-- Reading passage follows --
Peter Wilby* in the Guardian seems to argue that the proportion of passes goes up because we are allowing more people to go to university:

‘Gove should understand that exams are rationing devices. Success rates depend not on objective measures of performance but on the availability of the rationed goods: university places and positions in elite professional occupations. Fifty years ago, when barely 6% went to university, fewer than half the entrants to A-level were awarded passes. Now, with higher education available to 36%, the pass rate from a far larger pool of candidates is close to 100%, and more than 25% get A grades.’ (Guardian, 26 August 2012)

Now he’s absolutely right that one purpose of exams is to determine access to higher education. Indeed, this is also true for access to the jobs market. However, I would change the word rationing to sorting. For employers and universities the exam results are an indicator of ability (not fully reliable, mind) and thus can be used alongside other indicators to put the individual applicants in some kind of order, from best to worst. If an institution has ten places or one post, it can take the top ten or top one applicant to fill the vacancy. Occasionally organisations might not recruit if they have no suitable applicants, but this is comparatively rare. The more prestigious courses, universities, and employers get too many qualified applicants and have to choose the best from them.
-- Reading passage concluded --
=== Study questions ===
1 - Answer these questions about the passage on exams, one line each.
(a) According to the quoted Guardian article, what proportion went to university fifty years ago?
(b) Which word would the writer use in place of "rationing"?
(c) What must the more prestigious courses, universities, and employers do, given the applicants they receive?
2 - Extend the passage on exams with one further paragraph that begins after its final sentence.
-- Collected material follows --
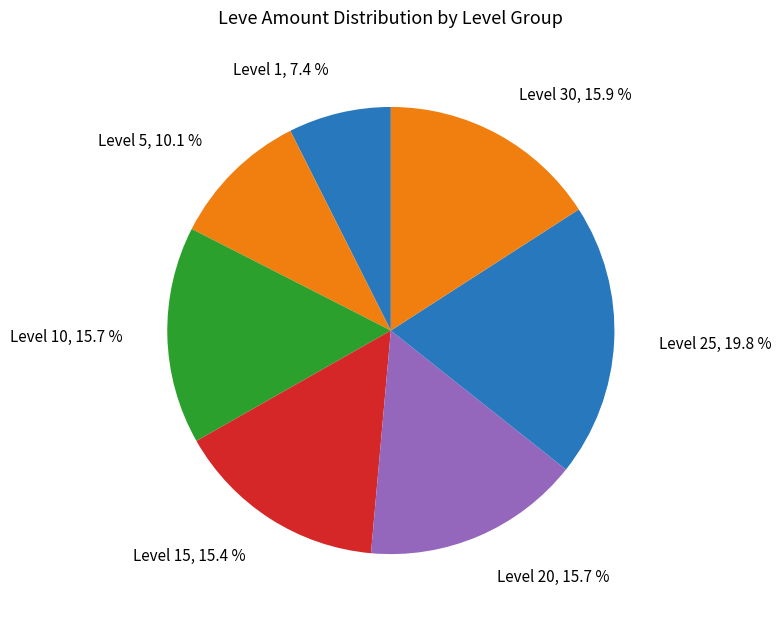

Which slice is the smallest?

Level 1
-- Collected material concluded --
=== Responses to the exercise ===
1 -
(a) Barely 6%.
(b) Sorting.
(c) They must choose the best from too many qualified applicants.

2 -
For simplicity, I’ll use the example of university entry and divide the institutions into three levels: the reality works the same but with more complexity. Let’s say that the top universities have 20,000 places, the middle universities have 50,000 places, and the bottom have 300,000 and when the results come out we find that 20,000 potential students have ABB and above, 50,000 have CCC to BBB, and 250,000 have less than CCC. Any changes in the numbers of A-levels taken or the success rate (whether real or due to grade inflation) result in adaptation by the universities. So if 40,000 students are going to get ABB, then the top universities change their criteria to AAA to get the best 20,000. The middle and bottom universities follow suit so that the best candidates go to the best courses and the worst to the worst. Conversely, if a university has the ability to expand it can take more candidates from lower down the pecking order, and the universities below it lose their best candidates and gain some from below their normal range. This is why it is best described as sorting.

What’s important to note is that, for the purpose of university entrance, overall increases in ability or grade inflation are irrelevant. The sort more or less accurately puts the best candidates in the best courses and so on, all the way to the bottom: whether we have changes in grades or not, the Russell group institutions or Oxbridge get the best candidates, and so on. Conversely, the growth in participation in HE doesn’t need changes to A-level standards, it just needs institutions to change their entry requirements to ensure they get the best candidates they can.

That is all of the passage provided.